简体繁体 English

Apache Solr-搜索文件中的文本

[英]Apache Solr - Search Text in File

原文 2017-09-15 08:54:04 7 1 apache/ solr/ lucene/ text-search

Well, I'm looking into Solr to fulfill my below specific requirement: 好吧，我正在寻找Solr来满足我的以下特定要求：

Requirements: 要求：

There would be one "X" name of the folder where thousands of XML structured files are situated, now I want to search one term (ie "Hello World"), In result, I want to get the number of files which would have the name "Hello World". 文件夹中会有一个“ X”名称，其中包含成千上万个XML结构化文件，现在我要搜索一个术语（即“ Hello World”），结果，我想获取具有该名称的文件数名称为“ Hello World”。

So Can we achieve using Solr, if yes then can anyone give me bit guide to achieve the same? 那么我们可以使用Solr实现吗，如果可以，那么任何人都可以给我一些指导以实现相同目标吗？

Note: XML file would be in any format, ie ( https://i.stack.imgur.com/wNPTW.png ) 注意： XML文件可以采用任何格式，即（ https://i.stack.imgur.com/wNPTW.png ）

Question: Is structure define in "wNPTW.png" is valid for Solr to search text? 问题：“ wNPTW.png”中定义的结构是否对Solr搜索文本有效？ or we must need to depend on Solr specific document structure. 否则我们必须依赖于Solr特定的文档结构。 ie ( https://i.stack.imgur.com/sqn5q.png ) 即（ https://i.stack.imgur.com/sqn5q.png ）

In addition, performance is my primary requirement. 另外，性能是我的主要要求。

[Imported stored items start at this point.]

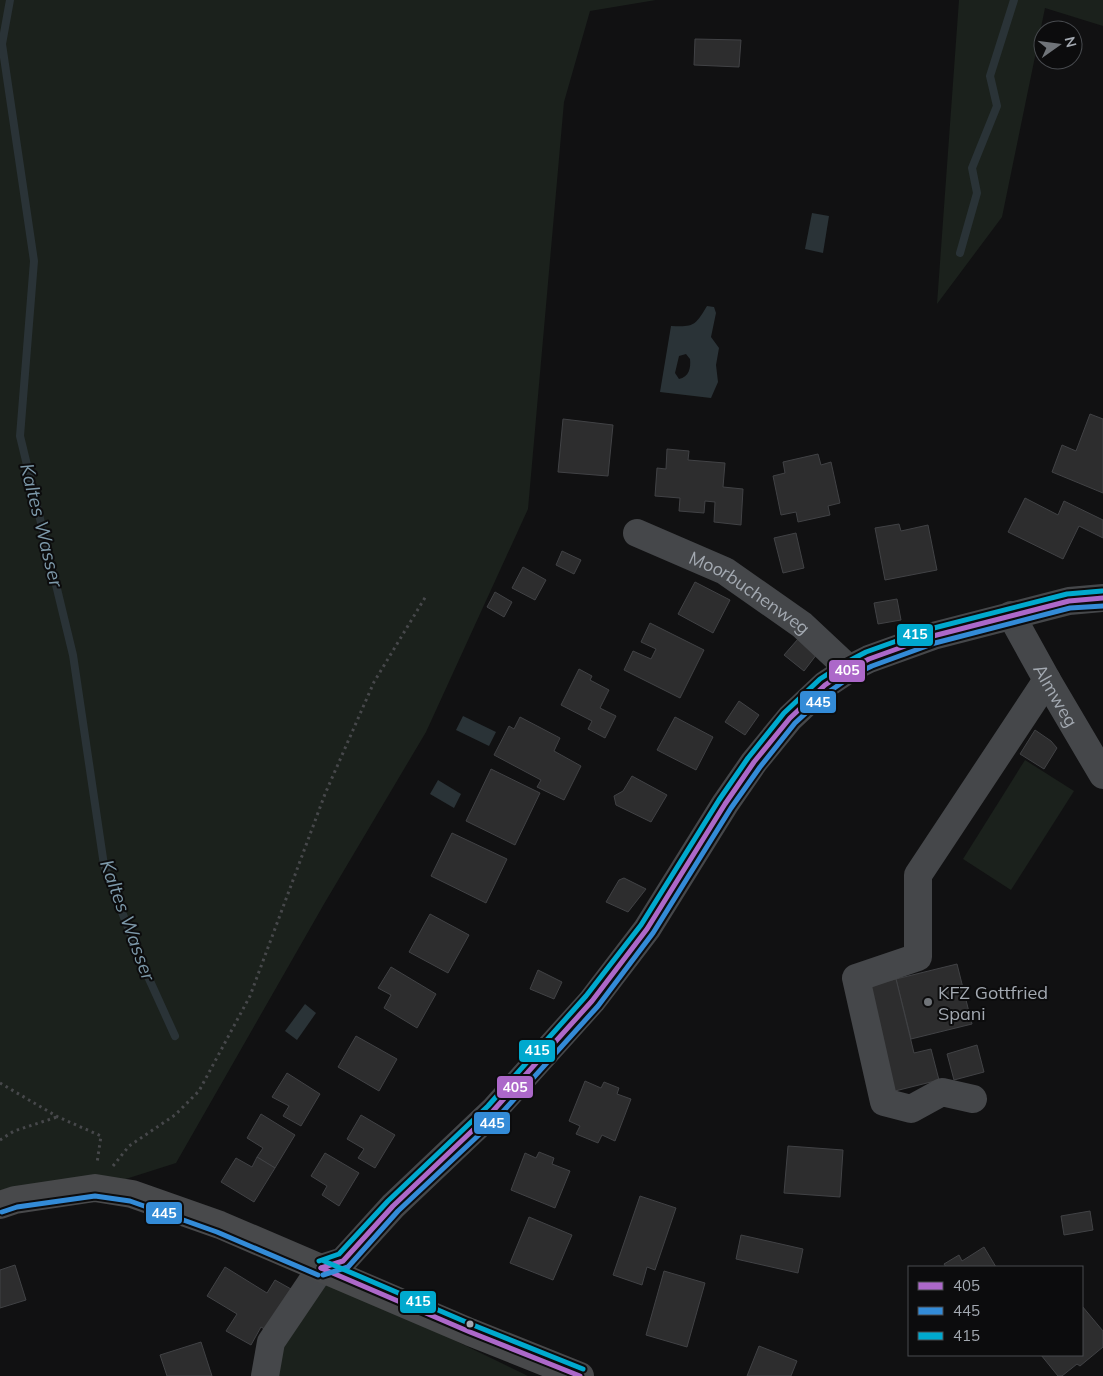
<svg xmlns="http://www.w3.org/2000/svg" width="1103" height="1376" viewBox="0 0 1103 1376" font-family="Mulish,sans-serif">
  <rect width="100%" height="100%" fill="#111112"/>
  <g fill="#1b211c">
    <polygon points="0,0 656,0 590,11 564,102 528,509 426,732 324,904 176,1163 0,1219"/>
    <polygon points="959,0 1103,0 1103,26 1045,8 1002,217 937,304"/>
    <polygon points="1025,760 1074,791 1011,890 963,859"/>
    <polygon points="322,1276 528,1376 276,1376 285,1341"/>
  </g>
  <g fill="#2a3337" fill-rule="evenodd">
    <polygon points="812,213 829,216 823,253 805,249"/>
    <path d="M707,306l7,1 2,6 -5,24 8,11 -3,17 2,17 -7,16 -51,-6 11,-66c23,1 24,0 36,-20zM686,354l4,5c1,9 -1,18 -11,20l-4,-6 4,-17z"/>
    <polygon points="463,716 496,732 489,746 456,730"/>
    <polygon points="438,780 461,794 454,808 430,794"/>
    <polygon points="305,1004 316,1013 297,1040 285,1031"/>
  </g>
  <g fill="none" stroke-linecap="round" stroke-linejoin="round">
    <g stroke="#2a3337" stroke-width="8">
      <polyline points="10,0 2,44 34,261 20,436 73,655 104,865 140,959 175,1036"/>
      <polyline points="960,253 977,193 972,168 997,106 990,76 1014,0"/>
    </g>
  </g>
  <g fill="#2d2d2e" stroke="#414245">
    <polygon points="695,39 741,40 739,67 694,65"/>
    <polygon points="1090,414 1103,419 1103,493 1052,472 1062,445 1076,451"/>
    <polygon points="563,419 613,425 608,476 558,472"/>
    <polygon points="667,449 689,451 688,460 725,463 723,487 743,489 741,525 714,522 715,502 705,501 704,513 679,511 680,498 655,496 657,468 666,469"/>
    <polygon points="818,454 821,465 831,462 840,503 828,506 830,515 798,522 796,512 781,515 773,476 785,473 783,462"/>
    <polygon points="1025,498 1058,515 1064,501 1103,520 1103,538 1079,526 1063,559 1008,532"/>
    <polygon points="899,524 901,531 928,525 937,570 885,580 875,528"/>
    <polygon points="796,533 804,568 783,573 774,538"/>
    <polygon points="562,551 581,560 574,574 556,565"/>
    <polygon points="523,567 546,580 535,600 512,588"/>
    <polygon points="695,582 730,600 713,633 678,614"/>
    <polygon points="495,592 512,602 504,617 487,607"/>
    <polygon points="897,599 901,620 878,624 874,603"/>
    <polygon points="650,623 704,650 680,698 624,670 633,651 651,659 656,649 641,642"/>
    <polygon points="798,639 817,654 804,671 784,655"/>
    <polygon points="579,669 592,676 590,680 609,690 600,708 616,716 605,738 588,729 592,721 561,705"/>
    <polygon points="739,701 759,715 745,735 725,722"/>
    <polygon points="520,717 560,738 554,751 581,766 564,800 537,787 541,780 494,755 509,726 514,729"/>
    <polygon points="675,717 713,737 696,770 657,750"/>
    <polygon points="1035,730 1051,741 1057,748 1044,769 1020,754"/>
    <polygon points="491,769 540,793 515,845 466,821"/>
    <polygon points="632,776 667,795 651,822 616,805 614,796 623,791"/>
    <polygon points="452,833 507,859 486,903 431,876"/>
    <polygon points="624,878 646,889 628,912 606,902 619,880"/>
    <polygon points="430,914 469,935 448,973 409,952"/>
    <polygon points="957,964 972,1024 911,1039 896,979"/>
    <polygon points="391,967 436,994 417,1028 384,1008 391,995 378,988"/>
    <polygon points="538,970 562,982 554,999 530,989"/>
    <polygon points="896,979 914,1053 931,1049 939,1080 891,1092 865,986"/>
    <polygon points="356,1036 397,1059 379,1091 338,1067"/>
    <polygon points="977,1045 984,1072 954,1080 947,1054"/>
    <polygon points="287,1073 320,1094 301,1126 283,1116 289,1106 272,1097"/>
    <polygon points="585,1081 601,1088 604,1082 619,1088 617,1094 631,1099 615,1141 602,1135 598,1143 576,1134 580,1126 569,1121"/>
    <polygon points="261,1114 295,1135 275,1168 257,1157 263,1148 247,1138"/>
    <polygon points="361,1115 395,1135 375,1168 358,1158 364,1149 347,1139"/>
    <polygon points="788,1146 843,1150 840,1197 784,1193"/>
    <polygon points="539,1152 554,1158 552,1164 570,1171 555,1208 511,1190 525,1153 536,1158"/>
    <polygon points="325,1153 359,1173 339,1206 322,1195 327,1186 311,1176"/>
    <polygon points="257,1157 275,1168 254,1202 221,1182 236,1158 252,1167"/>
    <polygon points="640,1196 676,1208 655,1270 647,1267 642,1285 613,1275"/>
    <polygon points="1090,1211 1093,1230 1064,1235 1061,1216"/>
    <polygon points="529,1217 572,1235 553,1280 510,1263"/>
    <polygon points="741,1235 803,1249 798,1273 736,1259"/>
    <polygon points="984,1247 996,1267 946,1267 944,1264 959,1255 962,1261"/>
    <polygon points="15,1265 26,1300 0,1308 0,1270"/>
    <polygon points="225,1267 267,1293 275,1280 291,1289 266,1330 261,1327 251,1345 226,1331 237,1314 207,1296"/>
    <polygon points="664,1271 705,1283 687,1347 646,1335"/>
    <polygon points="1082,1306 1103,1331 1103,1347 1080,1366 1077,1364 1062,1376 1058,1376 1041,1355 1082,1355"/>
    <polygon points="201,1342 212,1376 167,1376 160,1355"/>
    <polygon points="759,1346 797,1361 791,1376 747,1376"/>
  </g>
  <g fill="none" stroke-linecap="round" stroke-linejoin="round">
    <g stroke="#47484b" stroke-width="3" stroke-dasharray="2.5 4" stroke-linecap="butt">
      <polyline points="0,1083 58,1117 101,1136 97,1163"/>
      <polyline points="0,1140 14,1131 57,1117"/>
      <polyline points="113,1166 129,1146 175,1115 199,1091 250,996 325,794 374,682 426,596"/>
    </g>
    <g stroke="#45474a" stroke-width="28">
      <path id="s1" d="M637,533l88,38 77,54 47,44"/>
      <path id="s2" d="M1011,615l36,65 56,95"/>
      <polyline points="973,1099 942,1092 911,1109 884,1102 856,978 918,957 918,875 1047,680"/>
      <polyline points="265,1376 271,1342 321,1268 343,1261 393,1206 493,1111 592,1001 647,929 725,804 754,762 790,718 825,685 849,669 869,659 933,636 1069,601 1103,598"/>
    </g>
    <polyline stroke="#48494b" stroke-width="28" points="0,1205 15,1200 95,1188 132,1194 220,1225 470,1332 580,1376"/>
    <defs>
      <g id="bus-1">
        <polyline points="321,1268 343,1261 393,1206 493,1111 592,1001 647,929 725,804 754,762 790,718 825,685 849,669 869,659 933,636 1069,601 1103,598"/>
        <polyline points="321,1268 470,1332 580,1376"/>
      </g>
      <g id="bus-2">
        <polyline points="2,1212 17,1207 95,1196 130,1201 217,1232 318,1275"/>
        <polyline points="323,1275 348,1267 398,1211 499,1116 598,1006 653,933 731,808 760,767 795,723 830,691 853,675 872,666 935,643 1070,608 1103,606"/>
      </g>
      <g id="bus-3">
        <polyline points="319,1261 339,1254 388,1201 488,1106 586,996 641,925 719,800 748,758 784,713 820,679 845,663 866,652 930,629 1067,594 1102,591"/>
        <polyline points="324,1261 473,1325 583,1369"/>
      </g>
    </defs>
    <use href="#bus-1" stroke="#0c0c0d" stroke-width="9"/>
    <use href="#bus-2" stroke="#0c0c0d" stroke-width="9"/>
    <use href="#bus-3" stroke="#0c0c0d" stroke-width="9"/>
    <use href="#bus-1" stroke="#ac68c9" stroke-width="5"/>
    <use href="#bus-2" stroke="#338bd7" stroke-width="5"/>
    <use href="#bus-3" stroke="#00a9ce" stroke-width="5"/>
  </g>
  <circle fill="#707479" stroke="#0c0c0d" stroke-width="2" cx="928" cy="1002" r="5"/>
  <circle fill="#a3a9b1" stroke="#0c0c0d" stroke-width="2" cx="470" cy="1324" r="4.5"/>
  <g text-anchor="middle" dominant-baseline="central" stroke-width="4" stroke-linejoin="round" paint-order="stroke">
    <g font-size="18" fill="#a3a9b1" stroke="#0c0c0d">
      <text stroke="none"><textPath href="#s1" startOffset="128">Moorbuchenweg</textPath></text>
      <text stroke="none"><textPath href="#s2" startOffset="92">Almweg</textPath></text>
    </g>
    <g font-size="18" fill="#a3a9b1" stroke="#0c0c0d" text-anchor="start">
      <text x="938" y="992">KFZ Gottfried<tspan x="938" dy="21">Spani</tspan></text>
    </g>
    <g font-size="19" font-style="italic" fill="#7d99aa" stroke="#0c0c0d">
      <text transform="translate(42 525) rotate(76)">Kaltes Wasser</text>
      <text transform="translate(128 920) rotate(70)">Kaltes Wasser</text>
    </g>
  </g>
  <g stroke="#0c0c0d" stroke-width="2">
    <rect x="896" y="623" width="38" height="24" rx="5" fill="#00a9ce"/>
    <rect x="828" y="659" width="38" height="24" rx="5" fill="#ac68c9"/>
    <rect x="799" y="690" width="38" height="24" rx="5" fill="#338bd7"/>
    <rect x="518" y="1039" width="38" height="24" rx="5" fill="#00a9ce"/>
    <rect x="496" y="1075" width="38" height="24" rx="5" fill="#ac68c9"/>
    <rect x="473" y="1111" width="38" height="24" rx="5" fill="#338bd7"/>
    <rect x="145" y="1201" width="38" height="24" rx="5" fill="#338bd7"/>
    <rect x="399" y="1290" width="38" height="24" rx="5" fill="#00a9ce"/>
  </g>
  <g font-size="14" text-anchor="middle" font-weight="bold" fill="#fff">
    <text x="915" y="639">415</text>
    <text x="847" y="675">405</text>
    <text x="818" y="707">445</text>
    <text x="537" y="1055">415</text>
    <text x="515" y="1092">405</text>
    <text x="492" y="1128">445</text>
    <text x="164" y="1218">445</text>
    <text x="418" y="1306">415</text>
  </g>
  <rect x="908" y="1266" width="175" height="90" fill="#0c0c0d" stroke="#484b4f"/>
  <rect x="918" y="1282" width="25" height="8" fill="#ac68c9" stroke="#484b4f"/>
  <text x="953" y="1291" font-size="15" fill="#a3a9b1">405</text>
  <rect x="918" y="1307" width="25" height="8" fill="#338bd7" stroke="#484b4f"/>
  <text x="953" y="1316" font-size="15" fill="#a3a9b1">445</text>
  <rect x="918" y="1332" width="25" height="8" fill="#00a9ce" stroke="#484b4f"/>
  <text x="953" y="1341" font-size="15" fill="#a3a9b1">415</text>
  <g transform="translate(1058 45) rotate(76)"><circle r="24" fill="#0c0c0d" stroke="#484b4f"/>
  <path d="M0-4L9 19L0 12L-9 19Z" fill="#707479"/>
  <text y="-8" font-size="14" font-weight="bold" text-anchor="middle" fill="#a3a9b1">N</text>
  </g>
</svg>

Please suggest me how I can move ahead on this? 请建议我如何继续前进？ if is there any other technology available then kindly suggest me. 如果还有其他可用的技术，那么请建议我。

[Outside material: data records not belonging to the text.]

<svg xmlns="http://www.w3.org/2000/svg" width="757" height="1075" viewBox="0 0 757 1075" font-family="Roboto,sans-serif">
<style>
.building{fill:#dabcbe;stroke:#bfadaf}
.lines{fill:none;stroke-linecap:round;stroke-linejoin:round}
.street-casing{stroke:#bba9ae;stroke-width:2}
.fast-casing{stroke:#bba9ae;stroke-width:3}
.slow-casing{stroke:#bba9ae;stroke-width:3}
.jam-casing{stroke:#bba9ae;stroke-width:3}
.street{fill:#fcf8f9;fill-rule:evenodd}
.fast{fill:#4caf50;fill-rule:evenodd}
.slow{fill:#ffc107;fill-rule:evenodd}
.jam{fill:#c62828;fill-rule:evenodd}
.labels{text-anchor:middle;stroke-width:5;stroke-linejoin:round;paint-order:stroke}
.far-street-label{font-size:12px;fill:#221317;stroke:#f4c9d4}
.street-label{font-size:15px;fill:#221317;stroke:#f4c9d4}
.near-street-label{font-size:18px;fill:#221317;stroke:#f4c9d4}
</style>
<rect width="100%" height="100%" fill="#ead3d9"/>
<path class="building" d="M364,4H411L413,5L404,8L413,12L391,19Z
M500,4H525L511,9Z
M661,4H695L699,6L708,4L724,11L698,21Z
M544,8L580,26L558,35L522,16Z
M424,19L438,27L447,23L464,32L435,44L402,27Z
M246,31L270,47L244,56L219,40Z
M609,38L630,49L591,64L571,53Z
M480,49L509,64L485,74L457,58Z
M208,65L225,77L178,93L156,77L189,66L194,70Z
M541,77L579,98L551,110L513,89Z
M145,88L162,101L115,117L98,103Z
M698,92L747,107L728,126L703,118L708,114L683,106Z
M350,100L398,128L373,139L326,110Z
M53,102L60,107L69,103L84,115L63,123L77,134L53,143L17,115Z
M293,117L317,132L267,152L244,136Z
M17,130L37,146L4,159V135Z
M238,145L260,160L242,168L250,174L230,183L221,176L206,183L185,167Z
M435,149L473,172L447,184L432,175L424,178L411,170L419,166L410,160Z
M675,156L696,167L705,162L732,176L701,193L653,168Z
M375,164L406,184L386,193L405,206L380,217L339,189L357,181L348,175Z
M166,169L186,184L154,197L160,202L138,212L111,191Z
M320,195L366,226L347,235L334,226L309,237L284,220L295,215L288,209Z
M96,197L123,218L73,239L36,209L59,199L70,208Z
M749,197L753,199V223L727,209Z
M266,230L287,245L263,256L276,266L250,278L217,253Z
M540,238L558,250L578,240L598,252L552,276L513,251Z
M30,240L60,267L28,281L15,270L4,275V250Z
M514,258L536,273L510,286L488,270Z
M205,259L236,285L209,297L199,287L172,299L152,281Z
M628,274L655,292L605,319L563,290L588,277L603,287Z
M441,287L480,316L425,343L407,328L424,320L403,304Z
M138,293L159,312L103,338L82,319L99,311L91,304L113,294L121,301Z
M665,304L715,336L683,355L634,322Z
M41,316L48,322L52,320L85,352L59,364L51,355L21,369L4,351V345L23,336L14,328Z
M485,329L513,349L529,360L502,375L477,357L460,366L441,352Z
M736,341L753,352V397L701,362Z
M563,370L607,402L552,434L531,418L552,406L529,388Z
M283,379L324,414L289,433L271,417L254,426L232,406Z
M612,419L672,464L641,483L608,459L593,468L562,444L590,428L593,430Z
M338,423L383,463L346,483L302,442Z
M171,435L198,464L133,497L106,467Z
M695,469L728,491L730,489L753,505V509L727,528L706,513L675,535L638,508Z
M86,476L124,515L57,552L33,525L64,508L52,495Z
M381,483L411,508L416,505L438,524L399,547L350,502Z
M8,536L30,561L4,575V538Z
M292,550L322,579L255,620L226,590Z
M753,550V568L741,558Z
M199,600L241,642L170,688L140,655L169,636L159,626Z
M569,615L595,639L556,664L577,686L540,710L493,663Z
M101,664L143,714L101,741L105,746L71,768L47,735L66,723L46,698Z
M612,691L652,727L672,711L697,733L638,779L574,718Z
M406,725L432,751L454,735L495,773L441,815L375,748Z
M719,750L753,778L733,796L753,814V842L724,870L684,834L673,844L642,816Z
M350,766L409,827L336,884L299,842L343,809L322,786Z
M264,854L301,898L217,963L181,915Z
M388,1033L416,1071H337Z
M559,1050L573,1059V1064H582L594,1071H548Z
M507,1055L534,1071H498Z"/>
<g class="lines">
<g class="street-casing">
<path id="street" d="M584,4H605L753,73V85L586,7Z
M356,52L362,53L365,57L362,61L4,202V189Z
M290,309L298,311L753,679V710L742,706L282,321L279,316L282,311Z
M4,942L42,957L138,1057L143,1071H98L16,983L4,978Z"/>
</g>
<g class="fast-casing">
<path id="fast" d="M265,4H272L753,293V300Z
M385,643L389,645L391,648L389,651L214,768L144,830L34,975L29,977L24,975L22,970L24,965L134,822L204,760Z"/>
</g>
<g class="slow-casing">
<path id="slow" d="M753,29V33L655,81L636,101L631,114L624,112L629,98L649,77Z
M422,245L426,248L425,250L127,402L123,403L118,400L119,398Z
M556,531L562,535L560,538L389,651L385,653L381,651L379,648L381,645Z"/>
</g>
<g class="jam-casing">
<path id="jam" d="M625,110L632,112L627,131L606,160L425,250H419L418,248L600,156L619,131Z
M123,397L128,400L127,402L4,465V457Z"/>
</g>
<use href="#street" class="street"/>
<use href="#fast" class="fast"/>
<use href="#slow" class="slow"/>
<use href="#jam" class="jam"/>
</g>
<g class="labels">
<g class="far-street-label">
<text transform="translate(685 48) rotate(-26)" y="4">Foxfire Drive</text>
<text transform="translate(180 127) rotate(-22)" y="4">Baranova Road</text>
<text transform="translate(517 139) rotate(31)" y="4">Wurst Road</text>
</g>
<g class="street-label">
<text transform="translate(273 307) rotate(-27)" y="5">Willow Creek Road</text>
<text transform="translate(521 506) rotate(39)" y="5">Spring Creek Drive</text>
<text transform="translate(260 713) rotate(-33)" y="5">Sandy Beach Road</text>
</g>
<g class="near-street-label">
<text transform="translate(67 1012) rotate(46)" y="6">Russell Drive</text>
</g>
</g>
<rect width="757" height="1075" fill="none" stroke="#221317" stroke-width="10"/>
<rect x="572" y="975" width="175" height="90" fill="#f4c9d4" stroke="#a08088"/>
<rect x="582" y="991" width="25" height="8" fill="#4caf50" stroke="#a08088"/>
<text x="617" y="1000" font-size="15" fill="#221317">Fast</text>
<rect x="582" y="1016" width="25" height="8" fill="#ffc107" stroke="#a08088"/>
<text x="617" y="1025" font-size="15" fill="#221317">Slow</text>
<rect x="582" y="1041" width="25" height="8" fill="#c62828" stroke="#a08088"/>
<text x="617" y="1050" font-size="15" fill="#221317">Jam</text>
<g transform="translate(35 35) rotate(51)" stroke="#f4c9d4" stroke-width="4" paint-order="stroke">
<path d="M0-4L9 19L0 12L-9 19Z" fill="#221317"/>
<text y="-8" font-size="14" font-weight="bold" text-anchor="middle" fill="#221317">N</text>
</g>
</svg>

Looking forward to hearing from you guys :) 期待收到你们的来信:)

1 个解决方案

Yes. 是。

If the XML format is more or less identical across all documents, you can use the Data Import Handler to configure a mapping (using xpath) from nodes to fields. 如果XML格式在所有文档中或多或少都相同，则可以使用数据导入处理程序来配置（使用xpath）从节点到字段的映射。 You can do this to map almost any XML field to a common Solr field as well (if the XML files aren't well defined). 您可以执行此操作以将几乎所有XML字段也映射到公共Solr字段（如果XML文件定义不正确）。

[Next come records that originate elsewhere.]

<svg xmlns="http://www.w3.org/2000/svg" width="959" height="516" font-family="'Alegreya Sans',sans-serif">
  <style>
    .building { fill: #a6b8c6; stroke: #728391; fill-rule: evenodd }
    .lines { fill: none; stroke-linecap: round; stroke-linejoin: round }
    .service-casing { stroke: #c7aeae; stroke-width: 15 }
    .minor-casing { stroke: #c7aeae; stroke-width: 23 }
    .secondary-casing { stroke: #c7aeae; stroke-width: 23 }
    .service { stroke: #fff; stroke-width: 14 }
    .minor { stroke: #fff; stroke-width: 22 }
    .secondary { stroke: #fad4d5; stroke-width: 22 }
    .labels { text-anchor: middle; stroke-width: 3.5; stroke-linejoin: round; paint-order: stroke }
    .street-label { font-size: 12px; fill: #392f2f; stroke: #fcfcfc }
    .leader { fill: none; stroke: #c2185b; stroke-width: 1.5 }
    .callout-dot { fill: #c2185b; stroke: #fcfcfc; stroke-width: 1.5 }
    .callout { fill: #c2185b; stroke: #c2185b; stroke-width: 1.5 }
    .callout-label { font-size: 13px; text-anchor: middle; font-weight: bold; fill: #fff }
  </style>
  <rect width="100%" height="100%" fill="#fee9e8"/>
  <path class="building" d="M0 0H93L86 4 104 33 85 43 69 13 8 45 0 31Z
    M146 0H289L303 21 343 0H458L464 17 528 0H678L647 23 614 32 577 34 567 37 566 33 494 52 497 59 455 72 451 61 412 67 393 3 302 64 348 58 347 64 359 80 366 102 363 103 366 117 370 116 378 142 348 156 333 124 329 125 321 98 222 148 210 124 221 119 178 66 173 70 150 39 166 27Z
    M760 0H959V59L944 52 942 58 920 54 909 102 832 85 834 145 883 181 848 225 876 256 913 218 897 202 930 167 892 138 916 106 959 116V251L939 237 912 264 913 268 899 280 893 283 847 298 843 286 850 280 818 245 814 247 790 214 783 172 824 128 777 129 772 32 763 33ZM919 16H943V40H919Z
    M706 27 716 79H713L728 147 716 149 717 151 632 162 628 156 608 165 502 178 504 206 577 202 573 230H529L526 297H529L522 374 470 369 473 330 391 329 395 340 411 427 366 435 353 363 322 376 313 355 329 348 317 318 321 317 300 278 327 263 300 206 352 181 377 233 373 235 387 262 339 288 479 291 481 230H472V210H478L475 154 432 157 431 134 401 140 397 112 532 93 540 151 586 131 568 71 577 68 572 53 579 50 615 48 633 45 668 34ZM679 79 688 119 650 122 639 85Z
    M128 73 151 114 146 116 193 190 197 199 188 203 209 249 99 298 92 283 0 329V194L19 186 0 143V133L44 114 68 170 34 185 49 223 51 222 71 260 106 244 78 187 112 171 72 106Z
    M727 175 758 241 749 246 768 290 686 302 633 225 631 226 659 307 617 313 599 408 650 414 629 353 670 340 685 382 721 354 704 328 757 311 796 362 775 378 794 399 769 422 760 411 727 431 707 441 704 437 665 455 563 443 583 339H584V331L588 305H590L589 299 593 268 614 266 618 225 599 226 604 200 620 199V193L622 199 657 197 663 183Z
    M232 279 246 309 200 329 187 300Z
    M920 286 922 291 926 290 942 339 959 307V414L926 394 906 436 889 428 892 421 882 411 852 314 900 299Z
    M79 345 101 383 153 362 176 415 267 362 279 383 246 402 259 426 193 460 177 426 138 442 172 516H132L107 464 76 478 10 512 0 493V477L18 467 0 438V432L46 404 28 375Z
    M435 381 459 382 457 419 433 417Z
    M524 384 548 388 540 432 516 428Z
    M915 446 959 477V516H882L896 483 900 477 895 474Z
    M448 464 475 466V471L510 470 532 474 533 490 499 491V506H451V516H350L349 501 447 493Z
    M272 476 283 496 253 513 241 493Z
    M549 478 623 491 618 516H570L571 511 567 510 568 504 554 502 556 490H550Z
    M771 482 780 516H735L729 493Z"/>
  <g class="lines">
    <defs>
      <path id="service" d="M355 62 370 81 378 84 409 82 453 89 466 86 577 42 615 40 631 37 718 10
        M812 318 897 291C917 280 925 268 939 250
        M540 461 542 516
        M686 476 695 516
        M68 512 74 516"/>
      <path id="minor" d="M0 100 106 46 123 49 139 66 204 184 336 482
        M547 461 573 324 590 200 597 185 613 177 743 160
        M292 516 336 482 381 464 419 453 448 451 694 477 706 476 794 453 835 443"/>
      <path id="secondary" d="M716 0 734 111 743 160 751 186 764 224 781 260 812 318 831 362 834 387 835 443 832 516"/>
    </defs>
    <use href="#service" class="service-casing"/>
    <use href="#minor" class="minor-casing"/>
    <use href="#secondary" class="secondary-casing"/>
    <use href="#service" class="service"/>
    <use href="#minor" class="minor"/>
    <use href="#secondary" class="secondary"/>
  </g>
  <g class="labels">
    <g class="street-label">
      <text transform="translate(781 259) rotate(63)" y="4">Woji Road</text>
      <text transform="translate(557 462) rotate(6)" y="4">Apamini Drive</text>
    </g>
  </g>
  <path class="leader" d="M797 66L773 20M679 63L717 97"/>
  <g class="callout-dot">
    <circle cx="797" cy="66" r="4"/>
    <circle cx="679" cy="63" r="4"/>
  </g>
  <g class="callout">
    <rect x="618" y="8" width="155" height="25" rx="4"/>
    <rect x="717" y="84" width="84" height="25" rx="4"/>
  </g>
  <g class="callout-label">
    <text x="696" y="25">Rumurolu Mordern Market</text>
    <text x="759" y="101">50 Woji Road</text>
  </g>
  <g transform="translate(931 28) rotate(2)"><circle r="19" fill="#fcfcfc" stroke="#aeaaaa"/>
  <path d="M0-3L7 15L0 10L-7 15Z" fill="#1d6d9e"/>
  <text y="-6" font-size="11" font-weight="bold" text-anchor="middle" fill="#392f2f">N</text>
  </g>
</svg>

Another option is to use the built-in support with Apache Tika to parse files and use that to extract data into a content field and search against that. 另一个选择是使用Apache Tika的内置支持来解析文件，并使用该支持将数据提取到内容字段中并对其进行搜索。

If you require more specific handling of the files, writing a small indexer and performing the required transformation in that layer is probably the easiest path ahead. 如果您需要对文件进行更具体的处理，则编写一个小的索引器并在该层中执行所需的转换可能是最简单的方法。